GPUs for Big Data Analytics

Compared to CPUs which latency-oriented architectures, GPUs mainly focus on overall throughput. The high GPUs throughput is achieved through concurrent execution of massive number of concurrent threads sharing identical kernel code. High throughput is achieved by hiding memory access latency across parallel threads. While some threads are waiting for their data or instructions, others can execute. To hide memory access latency, GPUs have dedicated hardware schedulers performing scheduling decisions at warp-level granularity. A warp (also called wavefront in OpenCL) is a group of threads sharing same Program Counter (PC) and executing in lock-step mode.

5

With trend toward using GPUs for a diverse range of applications (e.g. vision and scientific computing) new challenges have been raised. One of the main challenges is inter-warp conflicts in the shared resources including I$, D$ and compute unites. The conflicts in the shared resources mainly caused by inter-warp divergence which is uneven execution progress across the concurrent warps.  Excessive inter-warp divergence may hinder GPUs to achieve their peak throughput. This motivates the need for approaches that manage inter-warp divergence, avoiding I$ conflicts, for divergence-sensitive benchmarks.

6

The work is based on our newly introduced concept: Warp Progression Similarity (WPS) which quantifies the temporal execution similarity of concurrent warps.

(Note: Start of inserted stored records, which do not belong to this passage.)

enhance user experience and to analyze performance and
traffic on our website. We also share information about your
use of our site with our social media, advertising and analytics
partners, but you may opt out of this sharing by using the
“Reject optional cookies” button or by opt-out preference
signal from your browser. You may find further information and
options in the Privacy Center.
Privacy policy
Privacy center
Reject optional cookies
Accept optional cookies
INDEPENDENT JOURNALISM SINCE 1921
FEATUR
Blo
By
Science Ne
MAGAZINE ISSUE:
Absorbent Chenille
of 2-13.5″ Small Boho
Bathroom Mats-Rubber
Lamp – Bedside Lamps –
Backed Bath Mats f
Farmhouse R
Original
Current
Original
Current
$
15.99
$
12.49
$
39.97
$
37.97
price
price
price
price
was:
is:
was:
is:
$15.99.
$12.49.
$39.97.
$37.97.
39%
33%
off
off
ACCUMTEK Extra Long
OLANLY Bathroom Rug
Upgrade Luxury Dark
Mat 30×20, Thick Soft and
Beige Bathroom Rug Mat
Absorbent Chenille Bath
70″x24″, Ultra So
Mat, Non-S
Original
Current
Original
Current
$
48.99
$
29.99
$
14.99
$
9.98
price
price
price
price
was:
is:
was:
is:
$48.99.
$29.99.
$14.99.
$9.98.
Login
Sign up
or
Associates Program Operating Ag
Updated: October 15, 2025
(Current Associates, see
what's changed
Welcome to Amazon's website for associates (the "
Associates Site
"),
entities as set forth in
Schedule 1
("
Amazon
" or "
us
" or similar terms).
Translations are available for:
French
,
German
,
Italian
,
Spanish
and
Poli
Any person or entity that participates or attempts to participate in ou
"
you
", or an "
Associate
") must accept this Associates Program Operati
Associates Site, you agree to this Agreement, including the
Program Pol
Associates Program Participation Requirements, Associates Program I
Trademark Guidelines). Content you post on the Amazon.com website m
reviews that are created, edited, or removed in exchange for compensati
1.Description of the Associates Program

We anticipate a conceptual trade-off between inter-warp divergence and IPC for the divergence-sensitive benchmarks with high inter-warp conflicts in I$. While both extremes hinder GPUs to achieve their peak IPC, we anticipate that maximum IPC is achieved with a medium inter-warp divergence. The aim of this project is to employ system-level design principles to manage the inter-warps conflicts in the GPU shared resources including I$ and D$.